An unexpected bonanza for French tax officials has resulted from the discovery of thousands of unregistered private swimming pools in France. There were more than 20,000 hidden pools found as a result of an artificial intelligence (AI) project.
French media has reported that tax authorities have earned about $ 9.9 million. Pools must be declared under French law and might result in increased property taxes because they increase property value, as reported by the BBC.
During a trial in October 2021, the software—which was created by Google and the French consulting firm Capgemini—found the pools on aerial photographs of nine French districts.
The study was conducted in the regions of the Alpes-Maritimes, Var, Bouches-du-Rhône, Ardèche, Rhône, Haute-Savoie, Vendée, Maine-et-Loire, and Morbihan; however, tax officials claim it may now be implemented nationally.
As per data portal Statista, there were more than 3.2 million private swimming pools in France in 2020, and business was flourishing even before the Covid epidemic.
However, as more workers choose to work from home, the number of pools installed increased.
A 30 sq m (322 sq ft) average pool costs €200 ($200; £170) in taxes annually, according to the Le Parisien newspaper.
As per the tax authorities, the programme may potentially be used to identify gazebos, patios, and unreported home additions that affect property taxes.

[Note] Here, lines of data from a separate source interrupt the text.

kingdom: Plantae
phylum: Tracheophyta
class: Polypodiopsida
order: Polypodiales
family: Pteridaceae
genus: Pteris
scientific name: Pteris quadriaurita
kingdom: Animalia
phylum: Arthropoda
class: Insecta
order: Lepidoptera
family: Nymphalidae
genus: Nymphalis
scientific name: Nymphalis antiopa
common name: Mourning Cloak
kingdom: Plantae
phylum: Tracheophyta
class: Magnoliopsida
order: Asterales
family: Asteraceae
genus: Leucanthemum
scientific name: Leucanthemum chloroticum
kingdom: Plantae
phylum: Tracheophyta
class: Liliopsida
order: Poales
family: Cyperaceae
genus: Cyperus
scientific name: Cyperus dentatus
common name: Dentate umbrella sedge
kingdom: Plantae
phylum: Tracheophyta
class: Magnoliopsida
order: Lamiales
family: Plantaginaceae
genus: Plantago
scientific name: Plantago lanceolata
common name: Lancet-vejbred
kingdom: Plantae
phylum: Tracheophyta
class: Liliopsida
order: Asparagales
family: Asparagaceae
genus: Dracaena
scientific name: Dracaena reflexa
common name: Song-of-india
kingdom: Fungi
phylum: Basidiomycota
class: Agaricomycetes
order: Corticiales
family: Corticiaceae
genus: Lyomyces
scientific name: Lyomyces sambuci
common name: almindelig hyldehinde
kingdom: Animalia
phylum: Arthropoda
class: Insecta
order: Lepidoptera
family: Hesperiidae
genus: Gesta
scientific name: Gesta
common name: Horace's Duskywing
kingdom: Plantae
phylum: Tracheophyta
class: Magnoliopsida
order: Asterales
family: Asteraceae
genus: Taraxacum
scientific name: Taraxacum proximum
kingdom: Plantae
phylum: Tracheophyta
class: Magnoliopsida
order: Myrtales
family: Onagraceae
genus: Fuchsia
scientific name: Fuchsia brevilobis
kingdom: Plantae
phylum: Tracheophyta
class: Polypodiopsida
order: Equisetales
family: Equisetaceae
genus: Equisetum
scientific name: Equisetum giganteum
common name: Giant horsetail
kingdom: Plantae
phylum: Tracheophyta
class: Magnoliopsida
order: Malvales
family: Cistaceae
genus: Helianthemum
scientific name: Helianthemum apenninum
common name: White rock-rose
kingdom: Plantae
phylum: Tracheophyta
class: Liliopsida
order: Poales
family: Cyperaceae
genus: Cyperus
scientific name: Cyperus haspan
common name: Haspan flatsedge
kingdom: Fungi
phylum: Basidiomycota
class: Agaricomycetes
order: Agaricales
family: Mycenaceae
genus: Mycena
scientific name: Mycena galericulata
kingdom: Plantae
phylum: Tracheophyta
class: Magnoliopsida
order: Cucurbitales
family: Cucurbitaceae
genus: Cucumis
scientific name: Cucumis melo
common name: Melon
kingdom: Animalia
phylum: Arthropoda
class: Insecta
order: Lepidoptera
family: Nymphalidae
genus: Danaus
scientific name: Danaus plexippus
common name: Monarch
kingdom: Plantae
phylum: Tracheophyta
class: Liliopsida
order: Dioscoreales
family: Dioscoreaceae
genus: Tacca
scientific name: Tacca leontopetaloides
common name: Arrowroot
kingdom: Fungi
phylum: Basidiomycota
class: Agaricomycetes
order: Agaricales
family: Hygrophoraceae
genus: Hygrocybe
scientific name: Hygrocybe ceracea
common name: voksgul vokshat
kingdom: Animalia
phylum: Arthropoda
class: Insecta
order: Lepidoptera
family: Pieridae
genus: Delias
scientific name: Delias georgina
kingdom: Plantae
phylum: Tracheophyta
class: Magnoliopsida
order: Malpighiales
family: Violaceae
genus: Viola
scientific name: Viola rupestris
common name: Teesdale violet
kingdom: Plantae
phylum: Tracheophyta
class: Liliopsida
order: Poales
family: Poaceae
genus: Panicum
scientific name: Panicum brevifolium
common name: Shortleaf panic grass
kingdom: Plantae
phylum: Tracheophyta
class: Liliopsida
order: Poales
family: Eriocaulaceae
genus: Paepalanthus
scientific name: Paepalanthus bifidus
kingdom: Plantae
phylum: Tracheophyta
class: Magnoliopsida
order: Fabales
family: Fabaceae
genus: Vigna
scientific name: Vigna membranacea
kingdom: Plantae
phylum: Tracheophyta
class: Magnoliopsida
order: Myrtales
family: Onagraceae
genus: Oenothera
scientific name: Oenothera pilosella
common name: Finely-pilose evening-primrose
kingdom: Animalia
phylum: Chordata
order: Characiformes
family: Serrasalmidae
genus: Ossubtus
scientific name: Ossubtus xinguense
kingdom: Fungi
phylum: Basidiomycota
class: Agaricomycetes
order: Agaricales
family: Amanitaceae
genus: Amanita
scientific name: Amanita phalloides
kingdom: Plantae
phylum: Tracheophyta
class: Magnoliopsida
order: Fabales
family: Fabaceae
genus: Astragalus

Le Parisien quoted deputy director general of public finances Antoine Magnant as saying: “We are specifically focusing on housing expansions like verandas.
But we need to make sure the algorithms can identify large-footprint buildings and not just dog kennels or kiddie playhouses, he continued.
The crackdown follows Julien Bayou of the Europe-Ecology Greens party in France saying that he had not ruled out a ban on new private pools.
Speaking to BFMTV, he said that France needs a “different relationship to water” and that the ban would be a “last resort”.
“The challenge is not to ban swimming pools, it is to guarantee our vital water needs,” he said.
As per the national weather service Meteo-France, July was the driest month in France since March 1961 with just 9.7mm (0.38 inches) of rain.
Across order to conserve water, irrigation has been prohibited in parts of France’s north-west and south-east.